Material provided:

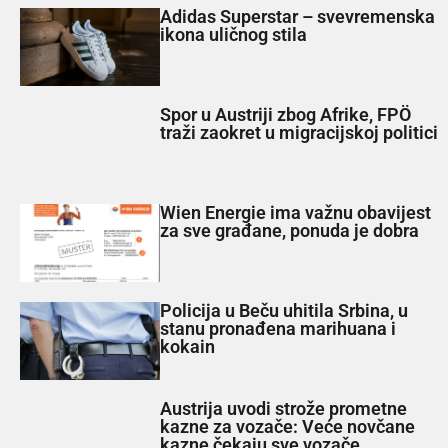
Adidas Superstar – svevremenska
ikona uličnog stila
Spor u Austriji zbog Afrike, FPÖ
traži zaokret u migracijskoj politici
Wien Energie ima važnu obavijest
za sve građane, ponuda je dobra
Policija u Beču uhitila Srbina, u
stanu pronađena marihuana i
kokain
Austrija uvodi strože prometne
kazne za vozače: Veće novčane
kazne čekaju sve vozače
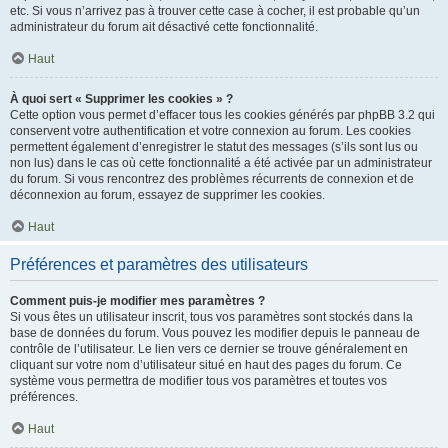
etc. Si vous n’arrivez pas à trouver cette case à cocher, il est probable qu’un
administrateur du forum ait désactivé cette fonctionnalité.
Haut
À quoi sert « Supprimer les cookies » ?
Cette option vous permet d’effacer tous les cookies générés par phpBB 3.2 qui
conservent votre authentification et votre connexion au forum. Les cookies
permettent également d’enregistrer le statut des messages (s’ils sont lus ou
non lus) dans le cas où cette fonctionnalité a été activée par un administrateur
du forum. Si vous rencontrez des problèmes récurrents de connexion et de
déconnexion au forum, essayez de supprimer les cookies.
Haut
Préférences et paramètres des utilisateurs
Comment puis-je modifier mes paramètres ?
Si vous êtes un utilisateur inscrit, tous vos paramètres sont stockés dans la
base de données du forum. Vous pouvez les modifier depuis le panneau de
contrôle de l’utilisateur. Le lien vers ce dernier se trouve généralement en
cliquant sur votre nom d’utilisateur situé en haut des pages du forum. Ce
système vous permettra de modifier tous vos paramètres et toutes vos
préférences.
Haut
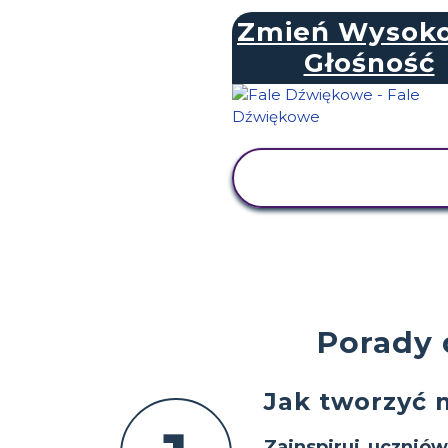
Zmień Wysoko
Głośność
WYŚWIETL
AKTYWNOŚĆ
Porady 
Jak tworzyć 
Zainspiruj uczniów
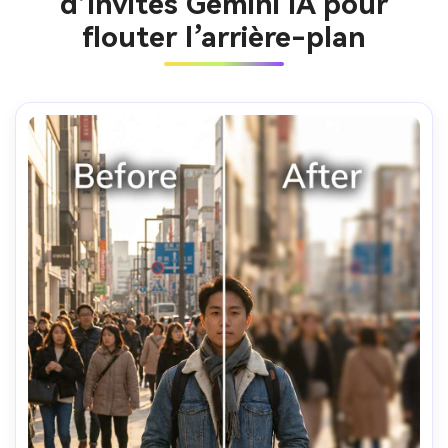
d’invites Gemini IA pour
flouter l’arrière-plan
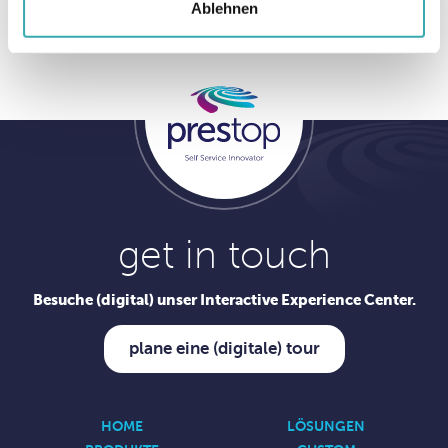
Ablehnen
get in touch
Besuche (digital) unser Interactive Experience Center.
plane eine (digitale) tour
HOME
LÖSUNGEN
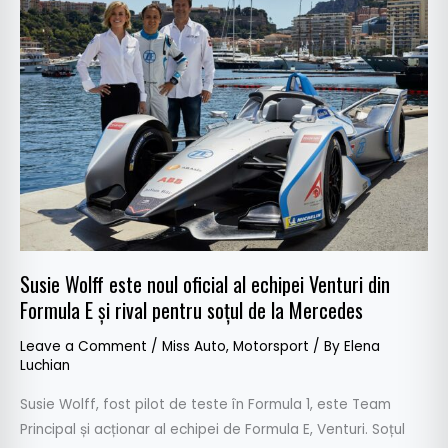
Wolff
este
noul
oficial
al
echipei
Venturi
din
Formula
E
și
Susie Wolff este noul oficial al echipei Venturi din
rival
Formula E și rival pentru soțul de la Mercedes
pentru
soțul
Leave a Comment
/
Miss Auto
,
Motorsport
/ By
Elena
de
Luchian
la
Susie Wolff, fost pilot de teste în Formula 1, este Team
Mercedes
Principal și acționar al echipei de Formula E, Venturi. Soțul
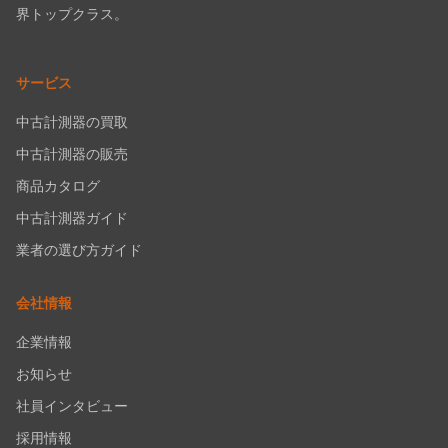
界トップクラス。
サービス
中古計測器の買取
中古計測器の販売
商品カタログ
中古計測器ガイド
業者の選び方ガイド
会社情報
企業情報
お知らせ
社員インタビュー
採用情報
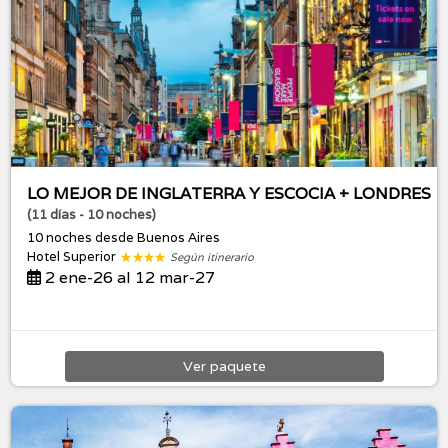
LO MEJOR DE INGLATERRA Y ESCOCIA + LONDRES
(11 días - 10 noches)
10 noches
desde Buenos Aires
Hotel Superior
Según itinerario
2 ene-26 al 12 mar-27
Ver
paquete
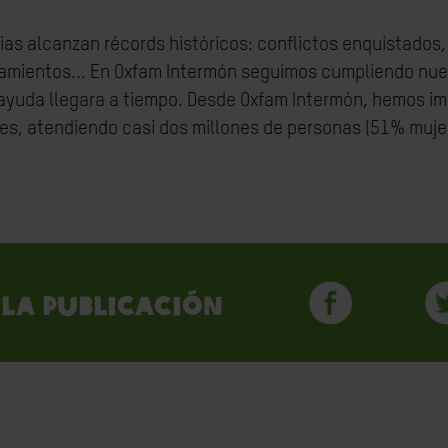
as alcanzan récords históricos: conflictos enquistados,
zamientos... En Oxfam Intermón seguimos cumpliendo nue
ayuda llegara a tiempo. Desde Oxfam Intermón, hemos i
es, atendiendo casi dos millones de personas (51% muje
la publicación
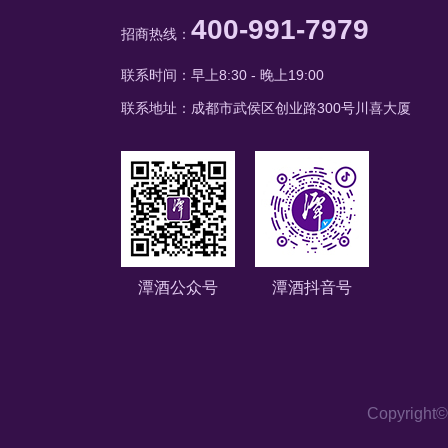
400-991-7979
招商热线：
联系时间：早上8:30 - 晚上19:00
联系地址：成都市武侯区创业路300号川喜大厦
潭酒公众号
潭酒抖音号
Copyri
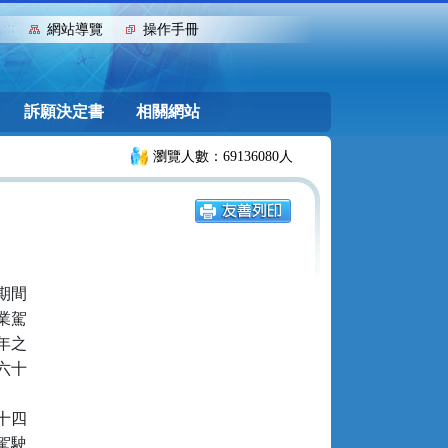
:::
網站導覽
操作手冊
訴願決定書
相關網站
瀏覽人數：69136080人
間

駕

之

十

四

駛
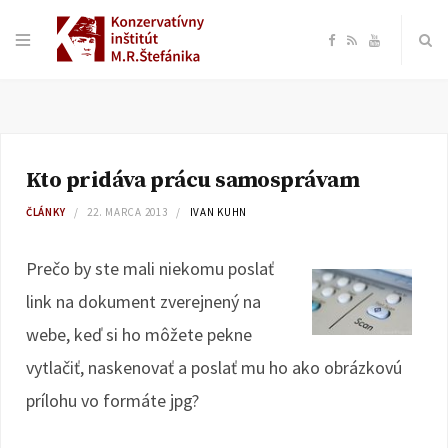
F
R
Y
a
S
o
c
S
u
Kto pridáva prácu samosprávam
e
T
ČLÁNKY
22. MARCA 2013
IVAN KUHN
b
u
Prečo by ste mali niekomu poslať
o
b
link na dokument zverejnený na
webe, keď si ho môžete pekne
o
e
vytlačiť, naskenovať a poslať mu ho ako obrázkovú
k
prílohu vo formáte jpg?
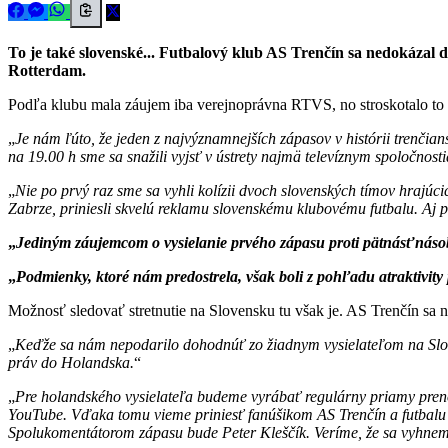
To je také slovenské... Futbalový klub AS Trenčín sa nedokázal
Rotterdam.
Podľa klubu mala záujem iba verejnoprávna RTVS, no stroskotalo to 
Je nám ľúto, že jeden z najvýznamnejších zápasov v histórii trenčian
na 19.00 h sme sa snažili vyjsť v ústrety najmä televíznym spoločnost
Nie po prvý raz sme sa vyhli kolízii dvoch slovenských tímov hrajúc
Zabrze, priniesli skvelú reklamu slovenskému klubovému futbalu. Aj 
Jediným záujemcom o vysielanie prvého zápasu proti pätnásťnáso
Podmienky, ktoré nám predostrela, však boli z pohľadu atraktivity 
Možnosť sledovať stretnutie na Slovensku tu však je. AS Trenčín sa 
Keďže sa nám nepodarilo dohodnúť zo žiadnym vysielateľom na Slove
práv do Holandska.
Pre holandského vysielateľa budeme vyrábať regulárny priamy preno
YouTube. Vďaka tomu vieme priniesť fanúšikom AS Trenčín a futbalu
Spolukomentátorom zápasu bude Peter Kleščík. Veríme, že sa vyhnem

Task statement:
Word for word, restate the line that contains "Pre holandského vysielateľa" and each line after it, up to and including the last line of the listing; include nothing else.

The completed task:
Pre holandského vysielateľa budeme vyrábať regulárny priamy preno
YouTube. Vďaka tomu vieme priniesť fanúšikom AS Trenčín a futbalu
Spolukomentátorom zápasu bude Peter Kleščík. Veríme, že sa vyhnem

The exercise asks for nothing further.